A Polish-born Holocaust survivor recounts her broken childhood in this memoir.
Dana Fast, with the collaboration and encouragement of her daughter, Yvona, delivers a penetrating and emotionally resonant portrait of a childhood during a tragic era in global history. She was born around 1930, and for the first five years of her life, she and her parents, a bookkeeper and a fabric seller, lived through the Great Depression in her well-off grandfather’s apartment in Warsaw. Being a challenging time for employment “especially for a young Jew” like her father, Fast notes that her prewar world was full of “happy, carefree times.” Soon, her brother, Jurek, was born and she ended up spending her days with her aunt and the family maid, whom she saw as her “second mom.” Fast recalls overhearing rumors of war from adults that became a harsh reality in 1939 when the German army crossed Poland’s western border: “My childhood ended and I grew up in one day,” Fast writes in a dramatic account of that horrifying first day in September.
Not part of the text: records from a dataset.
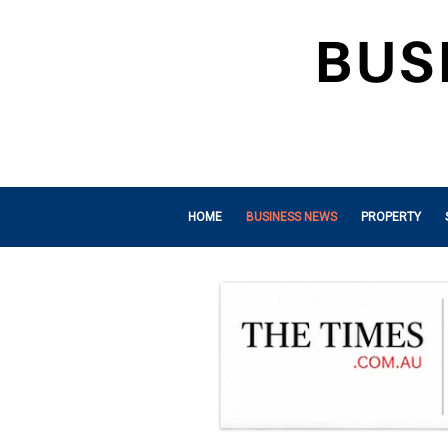
HOME
BUSINESS NEWS
PROPERTY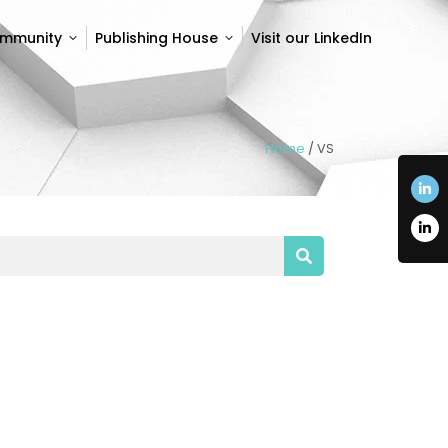
ommunity
Publishing House
Visit our LinkedIn
ommunity
Publishing House
Visit our LinkedIn
Home
/
VS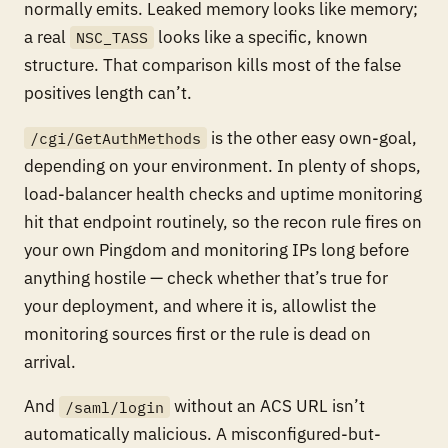
normally emits. Leaked memory looks like memory;
a real
looks like a specific, known
NSC_TASS
structure. That comparison kills most of the false
positives length can’t.
is the other easy own-goal,
/cgi/GetAuthMethods
depending on your environment. In plenty of shops,
load-balancer health checks and uptime monitoring
hit that endpoint routinely, so the recon rule fires on
your own Pingdom and monitoring IPs long before
anything hostile — check whether that’s true for
your deployment, and where it is, allowlist the
monitoring sources first or the rule is dead on
arrival.
And
without an ACS URL isn’t
/saml/login
automatically malicious. A misconfigured-but-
The family packed and fled east, but soon they faced sprays of bullets as they hid in dense potato fields. After retreating to Warsaw, Fast lived with members of her extended family who shared fears of the increasing antisemitism as food rationing, harsh prohibitions, and German reprisals became commonplace in an established ghetto, where overcrowding, starvation, and disease ran rampant. The memoir’s details grow darker as Fast diligently describes the ghetto’s forced “liquidation” in 1942, as her father desperately hatched a breathtaking escape plan for his children. The author’s unfaltering bravery saved her and her brother’s lives as she, in a religious orphanage, identified herself as Danka, a Catholic girl from eastern Poland. Her joyous account of her eventual reunion with her family effectively intermingles with heartbreaking earlier scenes of cruelty at the hands of German soldiers. Fast’s memories are vividly embellished with photographs that range from softly nostalgic family portraits to harrowing scenery in her Nazi-occupied homeland.
A poignant and unforgettable wartime remembrance of lost innocence.